▸ PAGE EXTRACT
- Church: Church of England
- Diocese: Diocese of York
- In office: 2003–2013
- Predecessor: Humphrey Taylor
- Successor: John Thomson
- Other post: Archdeacon of Colchester (1997–2003)

Orders
- Ordination: 1972
- Consecration: 4 December 2003

Personal details
- Born: 16 November 1948 (age 77) West Ham, Essex, England
- Denomination: Anglican
- Residence: Bishop's House, Malton
- Spouse: Diana (wife)
- Children: 1 son & 1 daughter
- Alma mater: King's College London

= Martin Wallace (bishop) =

British Anglican bishop

Martin William Wallace (born 16 November 1948) is a retired Church of England bishop. He was the Bishop of Selby from 2003 to 2013.

==Early life==
He was trained for the priesthood at King's College London (Winchester scholarship, Bachelor of Divinity {BDHons}, Associate of King's College {AKC}), spending his final year at St Augustine's College, Canterbury.

▸ THE DATA
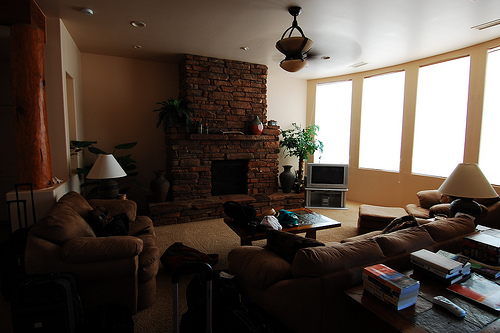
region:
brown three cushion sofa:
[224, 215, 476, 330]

* * *

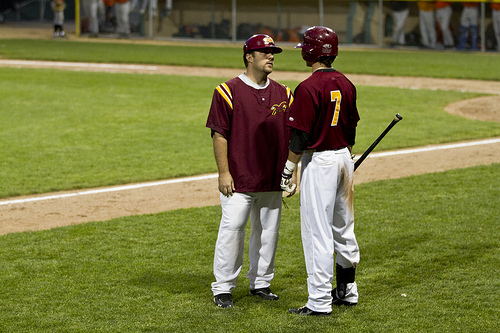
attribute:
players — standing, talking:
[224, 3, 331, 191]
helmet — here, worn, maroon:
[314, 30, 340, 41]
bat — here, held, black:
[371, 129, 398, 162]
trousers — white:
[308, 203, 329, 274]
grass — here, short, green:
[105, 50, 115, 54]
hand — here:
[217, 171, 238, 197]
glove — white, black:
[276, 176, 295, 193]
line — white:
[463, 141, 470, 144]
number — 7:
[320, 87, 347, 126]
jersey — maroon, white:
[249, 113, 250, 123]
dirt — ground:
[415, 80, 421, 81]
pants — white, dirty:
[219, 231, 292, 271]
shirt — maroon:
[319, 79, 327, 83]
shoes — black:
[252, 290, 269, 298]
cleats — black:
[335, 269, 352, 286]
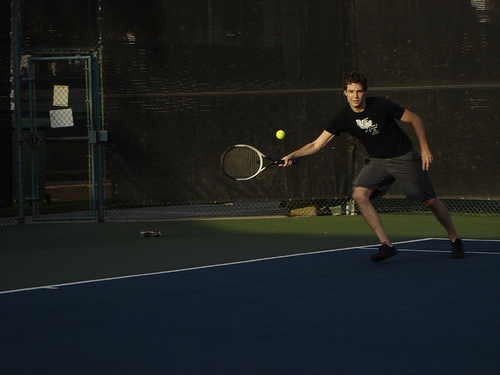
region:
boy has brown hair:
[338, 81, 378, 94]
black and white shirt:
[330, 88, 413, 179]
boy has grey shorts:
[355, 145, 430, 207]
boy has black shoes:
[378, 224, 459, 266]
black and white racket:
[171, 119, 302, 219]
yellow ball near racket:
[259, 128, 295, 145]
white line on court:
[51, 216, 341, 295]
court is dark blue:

▸ EXERCISES TO COMPLETE
a – Render the part of the listing that opens with the line containing "boy has black" and closes with the line containing "court is dark" as a Markdown table with the columns Row and Line, leaving out blank lines.
b – Write the next part of the biography of Martin Wallace, picking up after its last sentence.
The bishop's biography and the listing have no connection to each other.

▸ TASK-BY-TASK OUTPUTS
a –
| Row | Line |
|---|---|
| 1 | boy has black shoes: |
| 2 | [378, 224, 459, 266] |
| 3 | black and white racket: |
| 4 | [171, 119, 302, 219] |
| 5 | yellow ball near racket: |
| 6 | [259, 128, 295, 145] |
| 7 | white line on court: |
| 8 | [51, 216, 341, 295] |
| 9 | court is dark blue: |

b –
==Religious life==
He was ordained in 1972 he began his career with a curacy at St Alban Attercliffe in the Diocese of Sheffield and was then successively vicar of St Mark, Forest Gate, rural dean of Newham, priest in charge of St Thomas Bradwell-on-Sea and St Lawrence, St Lawrence, Newland, and chaplain to St Peter on the Wall, Bradwell-on-Sea, and industrial chaplain to Bradwell Power Station and Archdeacon of Colchester before appointment to the episcopate.

Wallace was consecrated on 4 December 2003 at York Minster. From 2003 to 2013, he served as the Bishop of Selby, a suffragan bishop in the Diocese of York. In November 2013, he retired; and as of 2015, he lives in Bridlington, Yorkshire.

His works include Healing Encounters in the City (1987), City Prayers (1994), Pocket Celtic Prayers (1996), and A Celtic Resource Book (1998). In addition to writing, he is also a keen garden designer.

==Styles==
- The Reverend Martin Wallace (1972–1989)
- The Reverend Canon Martin Wallace (1989–1997)
- The Venerable Martin Wallace (1997–2003)
- The Right Reverend Martin Wallace (2003–present)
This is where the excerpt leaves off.